Говорят, что все люди живут по две жизни – от рождения до старости и обратно… Что за свою первую жизнь они должны доказать, что достойны свободы. И что за это, вторую жизнь они смогут провести, как захотят.
Но это обман. Не все живут два раза.
Полгода назад я была готова вернуться к моей опекунше и прожить свою первую жизнь так, как полагается. Но в моих генах проснулась память моей прабабушки Астры и показала мне правду. После чего я сразу же отказалась от этой идеи.
Теперь я живу в Главном Исследовательском Центре.
Здесь все иначе. Правила, конечно, тоже есть, но над людьми никто не издевается. По крайней мере за шесть месяцев моего проживания, самое страшное, что я пережила – это уколы. Это когда иглу вставляют в кожу и вводят какой-нибудь препарат.
Оказалось, что мне и раньше их делали, просто я не знала, как они называются. Например, когда меня поймали в филиале Центра на Первой Линии, мне сделали укол в шею, чтобы я вырубилась. И когда меня перевозили из филиала в интернат тоже.
Хоть они и не такие страшные, как обучение на Первой Линии, я все равно их не люблю. Хорошо, что терпеть их приходиться не часто, только после новых проявлений памяти Астры.
Тогда меня сажают на большой стул, облепляют датчиками, делают укол и задают вопросы. И еще сотрудники что-то выслеживают на мониторах. Это называется фиксация воспоминаний. Не очень приятно, но потерпеть можно.
В остальном мне все нравится.
Палата у меня отдельная, и там даже есть телевизор с каналами Второй Линии. Правда, доступ к их просмотру только два часа в день. Еще мне разрешают общаться с некоторыми людьми из других палат, но тоже в ограниченном режиме. Остальное время я читаю или гуляю по специально выделенной зоне на улице.
На этой неделе мне исполнилось шестнадцать.

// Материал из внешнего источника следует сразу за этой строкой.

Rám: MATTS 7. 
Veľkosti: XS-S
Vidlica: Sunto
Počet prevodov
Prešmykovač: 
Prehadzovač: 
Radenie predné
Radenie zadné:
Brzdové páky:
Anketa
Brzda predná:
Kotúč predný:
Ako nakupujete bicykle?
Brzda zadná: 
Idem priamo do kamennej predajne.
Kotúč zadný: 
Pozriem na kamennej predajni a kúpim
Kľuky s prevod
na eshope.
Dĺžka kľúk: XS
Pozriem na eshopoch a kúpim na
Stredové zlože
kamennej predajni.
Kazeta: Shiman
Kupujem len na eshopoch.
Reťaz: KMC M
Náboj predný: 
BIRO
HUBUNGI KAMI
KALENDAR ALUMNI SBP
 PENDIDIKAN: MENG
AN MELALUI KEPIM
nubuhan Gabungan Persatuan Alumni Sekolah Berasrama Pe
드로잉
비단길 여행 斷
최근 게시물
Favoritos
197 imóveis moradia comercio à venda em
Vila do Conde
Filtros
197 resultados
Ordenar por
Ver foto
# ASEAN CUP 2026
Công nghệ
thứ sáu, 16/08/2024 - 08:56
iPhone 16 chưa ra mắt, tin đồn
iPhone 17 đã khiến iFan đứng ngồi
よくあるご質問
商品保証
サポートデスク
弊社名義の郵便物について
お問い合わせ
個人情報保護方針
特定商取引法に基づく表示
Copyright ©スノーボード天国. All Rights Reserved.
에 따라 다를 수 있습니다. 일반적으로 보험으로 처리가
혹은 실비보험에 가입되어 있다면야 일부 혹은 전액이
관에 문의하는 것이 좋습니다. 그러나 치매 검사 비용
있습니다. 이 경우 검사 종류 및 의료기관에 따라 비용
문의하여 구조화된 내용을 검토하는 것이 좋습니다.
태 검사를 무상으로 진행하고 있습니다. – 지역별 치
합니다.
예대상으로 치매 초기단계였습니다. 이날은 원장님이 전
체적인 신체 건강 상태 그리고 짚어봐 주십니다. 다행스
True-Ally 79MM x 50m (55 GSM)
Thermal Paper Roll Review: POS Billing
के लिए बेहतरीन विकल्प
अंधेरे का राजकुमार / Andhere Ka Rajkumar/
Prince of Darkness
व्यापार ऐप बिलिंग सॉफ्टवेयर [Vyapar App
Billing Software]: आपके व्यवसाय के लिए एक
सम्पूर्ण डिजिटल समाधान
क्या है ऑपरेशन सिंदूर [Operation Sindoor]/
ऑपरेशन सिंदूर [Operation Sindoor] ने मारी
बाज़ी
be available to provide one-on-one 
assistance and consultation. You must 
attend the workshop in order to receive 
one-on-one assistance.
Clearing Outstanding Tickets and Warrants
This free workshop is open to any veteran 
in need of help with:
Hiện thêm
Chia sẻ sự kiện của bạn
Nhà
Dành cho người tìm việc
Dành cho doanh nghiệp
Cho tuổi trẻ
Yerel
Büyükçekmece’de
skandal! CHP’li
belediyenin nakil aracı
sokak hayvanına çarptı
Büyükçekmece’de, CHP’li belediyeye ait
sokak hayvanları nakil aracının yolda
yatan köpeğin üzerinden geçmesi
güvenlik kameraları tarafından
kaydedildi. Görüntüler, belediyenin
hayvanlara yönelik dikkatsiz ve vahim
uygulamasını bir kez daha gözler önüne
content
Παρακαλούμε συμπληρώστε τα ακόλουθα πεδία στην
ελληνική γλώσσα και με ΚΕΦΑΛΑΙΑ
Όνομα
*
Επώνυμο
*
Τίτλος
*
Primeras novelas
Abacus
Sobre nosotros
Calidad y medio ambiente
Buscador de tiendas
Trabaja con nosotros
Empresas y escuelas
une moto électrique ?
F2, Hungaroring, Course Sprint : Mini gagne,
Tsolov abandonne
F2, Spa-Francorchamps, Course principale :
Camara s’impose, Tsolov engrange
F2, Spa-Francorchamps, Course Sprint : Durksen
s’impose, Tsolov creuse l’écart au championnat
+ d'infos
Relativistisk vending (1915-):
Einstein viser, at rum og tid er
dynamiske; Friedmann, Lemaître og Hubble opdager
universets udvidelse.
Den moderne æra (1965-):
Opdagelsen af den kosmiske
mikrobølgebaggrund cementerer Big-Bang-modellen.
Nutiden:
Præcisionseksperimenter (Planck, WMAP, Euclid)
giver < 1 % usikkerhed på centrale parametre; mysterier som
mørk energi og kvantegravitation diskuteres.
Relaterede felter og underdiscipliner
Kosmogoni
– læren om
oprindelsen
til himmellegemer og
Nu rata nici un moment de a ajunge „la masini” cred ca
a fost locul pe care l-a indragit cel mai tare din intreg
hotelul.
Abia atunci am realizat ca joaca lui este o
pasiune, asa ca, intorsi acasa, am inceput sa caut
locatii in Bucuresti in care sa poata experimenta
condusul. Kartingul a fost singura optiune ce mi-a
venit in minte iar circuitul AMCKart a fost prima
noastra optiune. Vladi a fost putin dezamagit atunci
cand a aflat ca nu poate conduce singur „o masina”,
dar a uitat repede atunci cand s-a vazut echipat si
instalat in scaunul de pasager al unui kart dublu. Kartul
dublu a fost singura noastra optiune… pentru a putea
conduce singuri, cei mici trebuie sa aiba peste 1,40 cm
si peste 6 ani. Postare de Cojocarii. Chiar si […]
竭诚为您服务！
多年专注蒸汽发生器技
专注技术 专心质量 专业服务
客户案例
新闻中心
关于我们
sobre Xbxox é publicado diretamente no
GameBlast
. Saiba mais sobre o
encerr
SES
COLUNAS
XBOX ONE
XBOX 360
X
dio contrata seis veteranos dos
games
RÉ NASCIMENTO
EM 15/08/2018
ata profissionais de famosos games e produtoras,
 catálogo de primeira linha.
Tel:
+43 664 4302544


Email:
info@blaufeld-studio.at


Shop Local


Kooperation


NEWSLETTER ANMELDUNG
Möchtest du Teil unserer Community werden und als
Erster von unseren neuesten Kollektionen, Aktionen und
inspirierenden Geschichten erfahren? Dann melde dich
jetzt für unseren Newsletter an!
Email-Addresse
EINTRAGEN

Так странно! В прошлом году, в это же время, я готовилась к переезду на Первую Линию и даже не подозревала о том, сколько всего мне предстоит пережить. Хорошо, что это все закончилось.
Я очень рада, что мне не удалось смириться с той ужасной системой. Если бы я ее приняла, то до сих пор бы мучилась. Конечно, с памятью Астры мне было бы легче, чем остальным, но ни о какой радости в жизни можно было бы и не мечтать.
В Центре все намного лучше! Может по началу я и боялась им доверять, но потом успокоилась. Они всегда отвечали на все мои вопросы и никогда не пытались увильнуть.
К примеру, про Женька. Оказалось, ему не делали смерть. Его поймали и хотели оставить в Центре, но он попытался сбежать и напоролся на забор, который был под напряжением. Поэтому смерть сама с ним и случилась. Или как говорят в центре – он умер.
Да, здесь есть специальные слова для смерти. Их используют еще со времен Старого Мира.
Делать смерть – это убивать, а принимать смерть – это умирать.
Если с человеком случилась смерть – значит, что он умер. Если ему сделали смерть – значит его убили. А если человек сам сделал смерть кому-то – значит он убил.
Марк сказал, что эти слова были намеренно удалены из Линий, чтобы снизить разговоры о смерти до минимума. По их мнению, чем меньше слов для какой-нибудь темы, тем меньше желаний на нее разговаривать.
Но поскольку я больше не принадлежала Линиям, мне стало можно все это знать, и говорить так же.
Поэтому теперь для меня Женек умер по неосторожности.
К сожалению, про других моих друзей, бежавших с поезда, ничего известно не было… Или их спасла вторая база, или поймали Лидерства и отправили на Первую Линию. Я надеялась, что все-таки первое.
Но зато я узнала, что ребята, которые помогли мне сбежать с первой базы спаслись. Оказалось, что тогда в лесу им удалось вырваться и скрыться. Правда, теперь было жалко, что они не попали туда же, куда и я. Нам бы могли позволить общаться друг с другом.